### What you should do:
Set down a word-for-word copy of the data below, limited to the lines from the first through the line with "Supes and Lex are expected to join forces at".

### Data shown:
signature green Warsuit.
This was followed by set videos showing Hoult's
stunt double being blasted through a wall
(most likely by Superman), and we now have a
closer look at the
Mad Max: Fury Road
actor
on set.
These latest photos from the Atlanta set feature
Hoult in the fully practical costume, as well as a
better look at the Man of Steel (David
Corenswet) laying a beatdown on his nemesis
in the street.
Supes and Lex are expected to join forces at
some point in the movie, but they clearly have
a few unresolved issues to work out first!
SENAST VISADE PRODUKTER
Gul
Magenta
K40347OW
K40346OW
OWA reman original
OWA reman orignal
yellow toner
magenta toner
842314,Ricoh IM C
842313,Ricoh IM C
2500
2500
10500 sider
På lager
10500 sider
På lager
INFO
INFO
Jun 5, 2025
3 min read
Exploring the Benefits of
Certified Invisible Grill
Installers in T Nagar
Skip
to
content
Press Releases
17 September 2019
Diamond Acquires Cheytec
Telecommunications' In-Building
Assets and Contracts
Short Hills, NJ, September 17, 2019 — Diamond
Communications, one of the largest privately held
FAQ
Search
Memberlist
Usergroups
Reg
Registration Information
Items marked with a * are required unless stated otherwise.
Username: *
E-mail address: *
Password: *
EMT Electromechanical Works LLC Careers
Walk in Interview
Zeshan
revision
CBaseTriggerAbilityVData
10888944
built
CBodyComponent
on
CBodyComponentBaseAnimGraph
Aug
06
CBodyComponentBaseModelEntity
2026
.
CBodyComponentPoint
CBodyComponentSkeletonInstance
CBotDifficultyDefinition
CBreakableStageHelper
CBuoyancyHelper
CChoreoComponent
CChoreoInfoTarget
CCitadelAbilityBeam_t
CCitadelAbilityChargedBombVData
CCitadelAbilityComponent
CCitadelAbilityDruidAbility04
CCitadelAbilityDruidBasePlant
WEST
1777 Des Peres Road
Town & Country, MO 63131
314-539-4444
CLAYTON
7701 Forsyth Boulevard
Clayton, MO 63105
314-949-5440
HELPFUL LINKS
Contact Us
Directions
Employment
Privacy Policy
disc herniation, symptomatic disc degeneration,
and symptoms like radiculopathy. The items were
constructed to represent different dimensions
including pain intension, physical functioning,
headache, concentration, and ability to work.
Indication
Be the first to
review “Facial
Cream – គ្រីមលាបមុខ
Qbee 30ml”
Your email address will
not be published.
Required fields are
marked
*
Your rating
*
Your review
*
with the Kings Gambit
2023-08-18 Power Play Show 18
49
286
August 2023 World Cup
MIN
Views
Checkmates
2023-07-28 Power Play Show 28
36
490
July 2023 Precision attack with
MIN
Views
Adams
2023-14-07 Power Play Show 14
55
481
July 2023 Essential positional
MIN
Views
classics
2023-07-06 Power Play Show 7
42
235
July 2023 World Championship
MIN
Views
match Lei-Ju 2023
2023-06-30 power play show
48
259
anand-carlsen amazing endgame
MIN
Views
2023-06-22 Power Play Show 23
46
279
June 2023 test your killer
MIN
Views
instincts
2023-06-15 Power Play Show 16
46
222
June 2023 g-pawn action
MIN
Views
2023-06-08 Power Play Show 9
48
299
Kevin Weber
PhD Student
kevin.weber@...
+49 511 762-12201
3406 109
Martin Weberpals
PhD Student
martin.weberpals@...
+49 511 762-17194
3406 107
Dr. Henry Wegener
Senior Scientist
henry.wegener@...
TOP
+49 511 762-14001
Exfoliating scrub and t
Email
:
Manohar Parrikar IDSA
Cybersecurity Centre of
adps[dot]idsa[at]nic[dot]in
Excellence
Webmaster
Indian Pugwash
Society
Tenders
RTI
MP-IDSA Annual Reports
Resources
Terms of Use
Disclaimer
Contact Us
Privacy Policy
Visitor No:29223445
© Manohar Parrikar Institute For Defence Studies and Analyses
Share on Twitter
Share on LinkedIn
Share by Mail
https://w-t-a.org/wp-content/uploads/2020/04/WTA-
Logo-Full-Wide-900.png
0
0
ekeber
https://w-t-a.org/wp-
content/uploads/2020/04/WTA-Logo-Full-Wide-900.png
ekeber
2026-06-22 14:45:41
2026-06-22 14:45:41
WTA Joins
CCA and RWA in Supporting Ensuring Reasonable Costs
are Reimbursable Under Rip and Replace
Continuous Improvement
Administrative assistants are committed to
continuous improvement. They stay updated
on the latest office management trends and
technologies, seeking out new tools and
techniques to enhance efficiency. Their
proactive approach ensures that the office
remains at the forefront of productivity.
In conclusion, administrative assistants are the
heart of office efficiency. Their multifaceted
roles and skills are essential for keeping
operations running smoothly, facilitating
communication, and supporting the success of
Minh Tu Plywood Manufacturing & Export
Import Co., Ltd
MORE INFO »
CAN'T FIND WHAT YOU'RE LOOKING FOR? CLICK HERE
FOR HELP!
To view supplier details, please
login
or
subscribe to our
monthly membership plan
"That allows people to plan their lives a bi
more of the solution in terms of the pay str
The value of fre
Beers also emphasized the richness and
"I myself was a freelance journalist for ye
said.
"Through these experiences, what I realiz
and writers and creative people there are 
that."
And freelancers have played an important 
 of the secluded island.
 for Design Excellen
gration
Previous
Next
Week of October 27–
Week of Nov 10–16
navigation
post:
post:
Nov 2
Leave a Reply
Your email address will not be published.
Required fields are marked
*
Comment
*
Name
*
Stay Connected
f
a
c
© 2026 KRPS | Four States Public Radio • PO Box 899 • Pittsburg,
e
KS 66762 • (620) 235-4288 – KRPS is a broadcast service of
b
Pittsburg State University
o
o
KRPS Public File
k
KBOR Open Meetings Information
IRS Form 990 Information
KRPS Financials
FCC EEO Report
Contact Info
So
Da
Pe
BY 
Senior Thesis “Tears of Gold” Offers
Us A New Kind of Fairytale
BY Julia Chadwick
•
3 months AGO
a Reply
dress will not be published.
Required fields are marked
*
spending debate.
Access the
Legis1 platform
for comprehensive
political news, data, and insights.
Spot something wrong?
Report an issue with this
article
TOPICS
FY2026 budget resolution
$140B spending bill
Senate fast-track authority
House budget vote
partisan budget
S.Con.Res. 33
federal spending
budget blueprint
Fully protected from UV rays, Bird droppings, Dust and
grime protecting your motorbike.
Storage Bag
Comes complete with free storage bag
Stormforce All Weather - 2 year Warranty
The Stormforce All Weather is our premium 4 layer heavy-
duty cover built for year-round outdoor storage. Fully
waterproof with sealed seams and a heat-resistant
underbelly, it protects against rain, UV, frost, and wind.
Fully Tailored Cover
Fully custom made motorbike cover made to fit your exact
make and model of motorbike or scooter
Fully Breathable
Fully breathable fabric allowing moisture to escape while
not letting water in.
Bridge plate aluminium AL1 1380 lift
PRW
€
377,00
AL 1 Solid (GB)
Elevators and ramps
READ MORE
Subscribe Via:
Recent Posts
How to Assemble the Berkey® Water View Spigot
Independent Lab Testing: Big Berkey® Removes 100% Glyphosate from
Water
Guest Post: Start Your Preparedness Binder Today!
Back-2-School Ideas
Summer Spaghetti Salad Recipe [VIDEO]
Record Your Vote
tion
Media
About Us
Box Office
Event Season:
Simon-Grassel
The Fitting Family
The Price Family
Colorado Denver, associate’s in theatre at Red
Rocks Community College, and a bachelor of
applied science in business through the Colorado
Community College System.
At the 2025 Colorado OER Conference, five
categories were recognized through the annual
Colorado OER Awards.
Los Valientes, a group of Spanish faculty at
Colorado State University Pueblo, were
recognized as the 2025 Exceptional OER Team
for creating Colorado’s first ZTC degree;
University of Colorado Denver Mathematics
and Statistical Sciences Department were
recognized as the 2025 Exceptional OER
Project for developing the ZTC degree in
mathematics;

### Solution to this task:
signature green Warsuit.
This was followed by set videos showing Hoult's
stunt double being blasted through a wall
(most likely by Superman), and we now have a
closer look at the
Mad Max: Fury Road
actor
on set.
These latest photos from the Atlanta set feature
Hoult in the fully practical costume, as well as a
better look at the Man of Steel (David
Corenswet) laying a beatdown on his nemesis
in the street.
Supes and Lex are expected to join forces at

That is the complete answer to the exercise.